Publicado na versão eletrônica no sítio do JB On Line (http:\\www.jbonline.com.br), bem como na versão impressa no Jornal do Brasil, caderno Economia & Negócios, Rio de Janeiro, RJ, Brasil, 17 de junho de 2007.
O final tanto melancólico quanto desairoso da última reunião do G-8, da qual participaram membros do chamado G-5, poderia levar à conclusão precipitada de que a principal contradição mundial do momento é existente entre os dois agrupamentos, o que somente é uma verdade parcial, por dois motivos. O primeiro é que a Rússia é uma parte estranha ao perfil dominante no G-8. O segundo motivo é que o G-8 encerra alguns conflitos menores de ordem interna.
De fato, membros do chamado Grupo dos 8, que reúne os Estados Unidos, Itália, França, Reino Unido, Canadá, Alemanha, Japão e Rússia, têm entre si confrontos potencialmente muito graves, que podem repercutir negativamente na ordem mundial. Os Estados Unidos, por exemplo, acabaram de reacender a chama de uma potencialmente nova guerra fria, ao violar os tratados internacionais de regência sobre controle de armamentos, ao pretender colocar instalações balísticas militares no leste europeu, posicionando-se para um eventual conflito com a Rússia.
Essa última, denunciada pelos Estados Unidos e por seu Estado cliente, o Reino Unido, pelo déficit democrático, responde com acusações de imperialismo e de crimes contra a Humanidade praticados por dirigentes dos primeiros, inter alia em função da campanha do Iraque. Mais ainda, os Estados Unidos vedam a acessão da Rússia à OMC, uma discriminação odiosa pelas onerosas conseqüências jurídicas, enquanto esta última nação, por seu presidente, denuncia o caráter arcaico, não democrático e inflexível, do organismo multilateral.
Alemanha e Itália têm visões antagônicas da reforma do Conselho de Segurança da ONU. Enquanto a primeira deseja um assento permanente, a segunda é contrária e propõe assentos rotativos por região. O Canadá tem o maior número de disputas comerciais contra os Estados Unidos, no âmbito da OMC, e acaba de anunciar mais uma, contra os escandalosos subsídios agrícolas. A França, sob um governo conservador, anunciou discordar da liberalização do comércio agrícola mundial, pretendendo manter o regime atual, causador de profunda miséria entre os países em desenvolvimento e uma corrupção da ordem jurídica mundial, contra o que se opõe o governo soi-disant trabalhista britânico.

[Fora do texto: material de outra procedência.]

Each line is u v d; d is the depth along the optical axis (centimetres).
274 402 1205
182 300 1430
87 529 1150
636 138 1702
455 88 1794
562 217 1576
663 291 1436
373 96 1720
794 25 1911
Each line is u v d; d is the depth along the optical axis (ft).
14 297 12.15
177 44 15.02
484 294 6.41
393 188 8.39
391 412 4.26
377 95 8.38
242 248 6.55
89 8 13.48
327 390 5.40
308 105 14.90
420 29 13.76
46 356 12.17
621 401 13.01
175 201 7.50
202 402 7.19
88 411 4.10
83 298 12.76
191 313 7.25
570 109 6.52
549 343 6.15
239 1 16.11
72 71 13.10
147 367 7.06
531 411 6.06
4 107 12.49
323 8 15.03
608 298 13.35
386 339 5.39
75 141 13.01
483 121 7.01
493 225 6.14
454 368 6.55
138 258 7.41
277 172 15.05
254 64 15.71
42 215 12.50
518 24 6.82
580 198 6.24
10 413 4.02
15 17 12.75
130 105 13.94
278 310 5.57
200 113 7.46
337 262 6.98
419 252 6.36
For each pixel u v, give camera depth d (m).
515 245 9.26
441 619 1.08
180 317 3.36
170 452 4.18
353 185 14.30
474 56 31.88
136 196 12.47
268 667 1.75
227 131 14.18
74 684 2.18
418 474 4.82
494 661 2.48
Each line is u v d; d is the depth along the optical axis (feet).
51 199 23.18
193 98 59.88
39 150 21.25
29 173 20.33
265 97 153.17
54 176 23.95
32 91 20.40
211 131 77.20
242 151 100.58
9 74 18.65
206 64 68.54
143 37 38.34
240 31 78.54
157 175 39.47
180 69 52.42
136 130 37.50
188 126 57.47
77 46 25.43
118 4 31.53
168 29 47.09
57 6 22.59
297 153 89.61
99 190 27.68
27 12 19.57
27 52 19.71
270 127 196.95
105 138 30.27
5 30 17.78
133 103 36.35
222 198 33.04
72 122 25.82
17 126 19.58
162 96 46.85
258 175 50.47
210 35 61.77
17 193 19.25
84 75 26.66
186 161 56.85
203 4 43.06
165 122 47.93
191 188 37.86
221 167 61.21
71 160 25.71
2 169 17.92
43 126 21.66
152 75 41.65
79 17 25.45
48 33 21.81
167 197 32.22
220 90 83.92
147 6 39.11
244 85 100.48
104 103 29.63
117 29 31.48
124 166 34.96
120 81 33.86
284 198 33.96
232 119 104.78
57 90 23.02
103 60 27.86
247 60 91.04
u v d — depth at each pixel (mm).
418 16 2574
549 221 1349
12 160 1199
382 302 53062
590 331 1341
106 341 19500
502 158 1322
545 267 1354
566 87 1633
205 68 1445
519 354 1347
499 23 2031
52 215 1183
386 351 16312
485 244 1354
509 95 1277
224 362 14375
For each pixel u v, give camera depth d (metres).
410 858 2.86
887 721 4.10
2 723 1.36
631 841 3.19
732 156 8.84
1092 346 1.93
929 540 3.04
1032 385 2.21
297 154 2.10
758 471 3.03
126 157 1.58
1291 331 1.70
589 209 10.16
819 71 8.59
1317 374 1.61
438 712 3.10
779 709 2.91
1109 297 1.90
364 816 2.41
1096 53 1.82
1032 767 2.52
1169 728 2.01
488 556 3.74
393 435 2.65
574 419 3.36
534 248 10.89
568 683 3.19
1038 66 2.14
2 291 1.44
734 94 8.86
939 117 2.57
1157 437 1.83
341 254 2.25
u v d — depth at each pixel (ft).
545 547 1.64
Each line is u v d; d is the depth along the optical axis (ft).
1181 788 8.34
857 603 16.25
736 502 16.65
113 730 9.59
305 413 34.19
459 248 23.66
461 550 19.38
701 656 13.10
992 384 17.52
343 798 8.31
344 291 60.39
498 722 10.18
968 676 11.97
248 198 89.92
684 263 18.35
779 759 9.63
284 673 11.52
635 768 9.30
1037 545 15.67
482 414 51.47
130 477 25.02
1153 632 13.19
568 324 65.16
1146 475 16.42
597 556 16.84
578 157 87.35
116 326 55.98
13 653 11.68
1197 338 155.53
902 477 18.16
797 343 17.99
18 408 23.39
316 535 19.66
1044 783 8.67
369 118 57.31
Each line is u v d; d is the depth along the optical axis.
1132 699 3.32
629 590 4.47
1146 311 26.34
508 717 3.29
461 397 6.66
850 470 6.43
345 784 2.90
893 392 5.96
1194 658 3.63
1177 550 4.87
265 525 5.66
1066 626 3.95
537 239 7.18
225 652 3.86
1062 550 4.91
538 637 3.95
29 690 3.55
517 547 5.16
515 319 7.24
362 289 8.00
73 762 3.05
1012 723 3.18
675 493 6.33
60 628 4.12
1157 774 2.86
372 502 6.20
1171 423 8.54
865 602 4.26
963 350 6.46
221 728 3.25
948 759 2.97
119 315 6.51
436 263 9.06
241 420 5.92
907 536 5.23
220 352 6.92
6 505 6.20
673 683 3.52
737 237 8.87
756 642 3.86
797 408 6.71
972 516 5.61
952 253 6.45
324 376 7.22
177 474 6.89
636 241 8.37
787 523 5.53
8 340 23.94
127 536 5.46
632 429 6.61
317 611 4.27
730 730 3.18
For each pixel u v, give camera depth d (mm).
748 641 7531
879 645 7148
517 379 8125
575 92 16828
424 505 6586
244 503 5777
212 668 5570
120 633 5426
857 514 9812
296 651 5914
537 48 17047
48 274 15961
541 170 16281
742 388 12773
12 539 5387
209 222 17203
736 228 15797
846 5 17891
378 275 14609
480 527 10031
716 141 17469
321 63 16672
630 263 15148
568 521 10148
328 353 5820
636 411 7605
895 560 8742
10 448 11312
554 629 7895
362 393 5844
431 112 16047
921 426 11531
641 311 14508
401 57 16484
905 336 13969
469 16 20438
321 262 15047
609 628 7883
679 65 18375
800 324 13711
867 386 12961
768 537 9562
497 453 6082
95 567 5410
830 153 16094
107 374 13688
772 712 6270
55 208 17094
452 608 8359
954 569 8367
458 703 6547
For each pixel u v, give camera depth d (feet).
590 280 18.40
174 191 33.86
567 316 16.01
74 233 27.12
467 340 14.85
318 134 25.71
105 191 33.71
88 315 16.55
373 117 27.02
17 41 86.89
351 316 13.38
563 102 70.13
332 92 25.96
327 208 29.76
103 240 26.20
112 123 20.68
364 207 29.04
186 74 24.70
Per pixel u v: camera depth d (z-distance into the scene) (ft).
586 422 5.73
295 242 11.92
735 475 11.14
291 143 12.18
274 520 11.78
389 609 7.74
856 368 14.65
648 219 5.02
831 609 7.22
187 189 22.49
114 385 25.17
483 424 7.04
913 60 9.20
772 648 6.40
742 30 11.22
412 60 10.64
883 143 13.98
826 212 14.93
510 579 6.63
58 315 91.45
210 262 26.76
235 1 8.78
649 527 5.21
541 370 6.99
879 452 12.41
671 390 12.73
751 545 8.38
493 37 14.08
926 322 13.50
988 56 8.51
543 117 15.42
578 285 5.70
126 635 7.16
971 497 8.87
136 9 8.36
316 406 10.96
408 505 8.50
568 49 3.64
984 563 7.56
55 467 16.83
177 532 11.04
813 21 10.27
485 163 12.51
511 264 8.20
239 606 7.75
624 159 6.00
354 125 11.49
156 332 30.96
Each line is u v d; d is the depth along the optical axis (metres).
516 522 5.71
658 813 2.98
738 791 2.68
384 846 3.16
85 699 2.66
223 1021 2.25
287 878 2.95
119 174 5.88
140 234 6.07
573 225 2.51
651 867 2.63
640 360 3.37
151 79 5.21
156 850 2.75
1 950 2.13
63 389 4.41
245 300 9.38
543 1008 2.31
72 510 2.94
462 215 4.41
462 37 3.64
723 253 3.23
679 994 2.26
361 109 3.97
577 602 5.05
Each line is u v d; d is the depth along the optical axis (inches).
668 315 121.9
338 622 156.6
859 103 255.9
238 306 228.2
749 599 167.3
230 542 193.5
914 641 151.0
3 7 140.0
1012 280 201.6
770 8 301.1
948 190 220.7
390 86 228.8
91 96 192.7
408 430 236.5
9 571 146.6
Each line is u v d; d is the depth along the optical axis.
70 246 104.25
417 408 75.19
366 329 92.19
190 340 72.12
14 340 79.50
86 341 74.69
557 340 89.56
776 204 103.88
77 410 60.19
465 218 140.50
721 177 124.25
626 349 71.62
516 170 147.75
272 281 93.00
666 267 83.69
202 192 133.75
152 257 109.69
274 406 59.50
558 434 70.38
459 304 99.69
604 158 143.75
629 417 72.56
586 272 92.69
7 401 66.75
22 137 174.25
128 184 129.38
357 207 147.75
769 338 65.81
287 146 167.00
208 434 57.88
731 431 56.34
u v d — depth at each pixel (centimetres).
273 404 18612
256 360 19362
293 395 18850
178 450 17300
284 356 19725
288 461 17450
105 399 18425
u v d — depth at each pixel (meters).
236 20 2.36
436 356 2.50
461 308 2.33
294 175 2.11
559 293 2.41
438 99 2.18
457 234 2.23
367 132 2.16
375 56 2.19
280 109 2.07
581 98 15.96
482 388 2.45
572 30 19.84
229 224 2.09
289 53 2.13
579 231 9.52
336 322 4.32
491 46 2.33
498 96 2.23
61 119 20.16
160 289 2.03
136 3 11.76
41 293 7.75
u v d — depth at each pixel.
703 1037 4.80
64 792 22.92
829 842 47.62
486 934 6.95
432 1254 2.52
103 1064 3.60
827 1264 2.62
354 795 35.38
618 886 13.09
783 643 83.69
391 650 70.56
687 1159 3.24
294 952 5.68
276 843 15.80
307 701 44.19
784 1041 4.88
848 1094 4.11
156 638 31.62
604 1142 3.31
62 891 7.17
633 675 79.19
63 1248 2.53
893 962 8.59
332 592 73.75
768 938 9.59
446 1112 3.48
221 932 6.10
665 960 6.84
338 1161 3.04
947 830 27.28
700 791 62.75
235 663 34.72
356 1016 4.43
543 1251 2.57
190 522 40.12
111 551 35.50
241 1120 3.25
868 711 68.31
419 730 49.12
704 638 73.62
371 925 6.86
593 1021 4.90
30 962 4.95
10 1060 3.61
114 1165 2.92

Do lado do chamado G-5, composto por Brasil, África do Sul, China, Índia e México, identifica-se uma real identidade de muitos importantes pontos de política externa, como também com a Rússia, por serem todos vítimas de uma ordem internacional iníqua, a privilegiar a prosperidade de uns poucos países desenvolvidos, em detrimento dos países em desenvolvimento. Ressalve-se uma visão distinta entre Brasil e México no tocante à reforma do Conselho de Segurança da ONU, que neste caso específico pode muito bem ser resolvida com criatividade e esforço diplomático.
Assim, o que chama a atenção à primeira vista é a própria participação da Rússia no G-8. Como país em desenvolvimento e sob a ameaça, tanto militar quanto de desestabilização política interna e marginalização externa induzida, pareceria muito mais adequada sua participação num G-5 expandido. Por outro lado, a arrogância renovada dos auto-proclamados líderes do império, e de seus trôpegos clientes, ao anunciar um apócrifo comunicado conjunto que não refletia a posição dos membros do G-5, leva-nos a questionar a oportunidade política e legitimidade jurídica de reuniões entre os dois agrupamentos.
A questão apresenta-se com matizes de maior gravidade porque o comunicado falso implicava claramente na concordância em posições que impactariam de maneira adversa a capacidade de adoção de políticas públicas relacionadas ao desenvolvimento econômico e social. A continuidade das tentativas de exercício de relações públicas das chamadas reuniões conjuntas entre o G-8 e o G-5 não apresentará apenas resultados anódinos, pois tirará a legitimidade dos organismos multilaterais criados pela ordem jurídica internacional, como a ONU, foro apropriado para negociação dos interesses soberanos.